▶ _What the task asks_: Copy every line of text in the material below exactly, leaving out the pictures.

[Chart comprehension material]

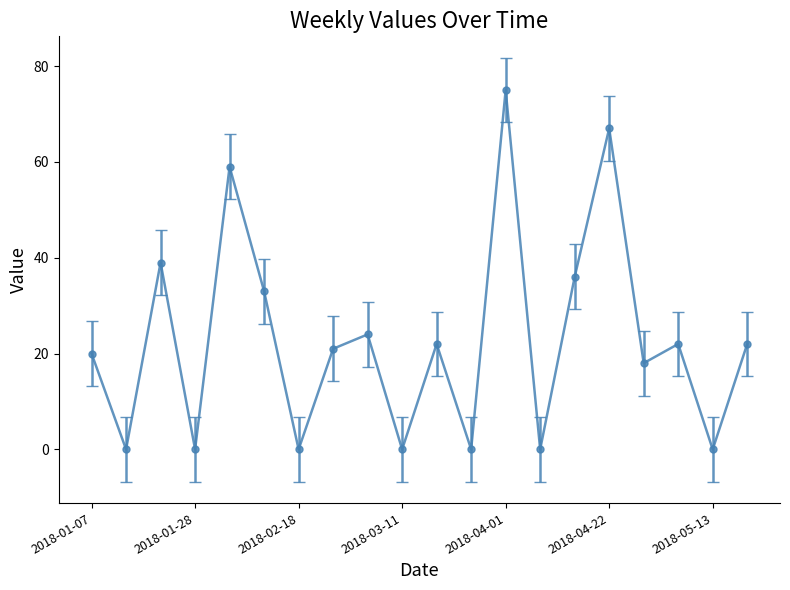

True or false: the data has more than 1 interior local peaks.

True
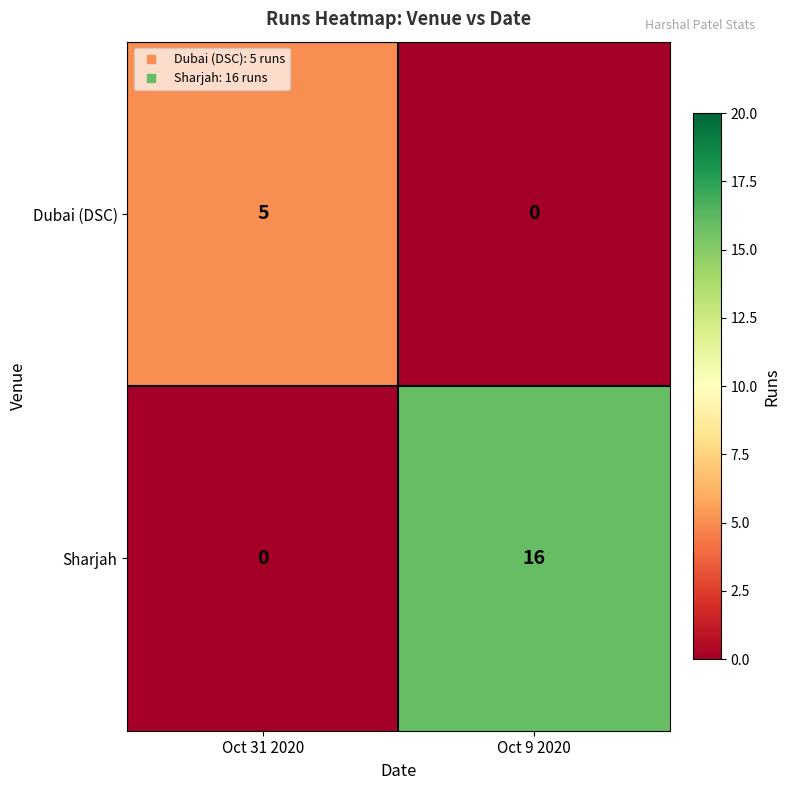

What is the total value across all series at Oct 9 2020?

16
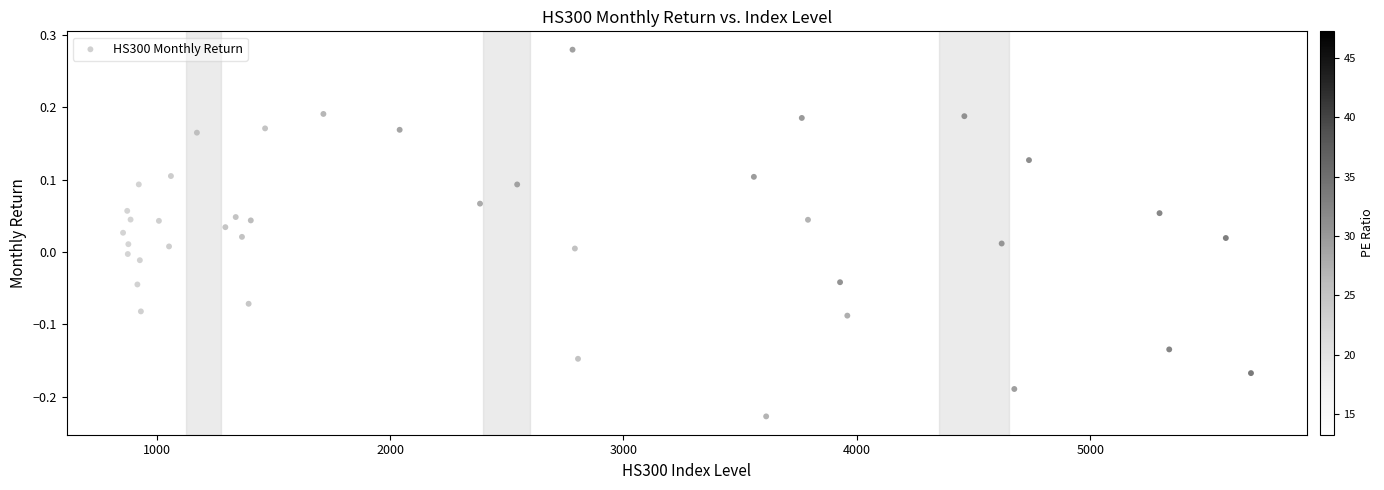

What is the range of X values (max minus min)?

4832.6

▶ _Exercise solution_:
True or false: the data has more than 1 interior local peaks.

True

What is the total value across all series at Oct 9 2020?

16

What is the range of X values (max minus min)?

4832.6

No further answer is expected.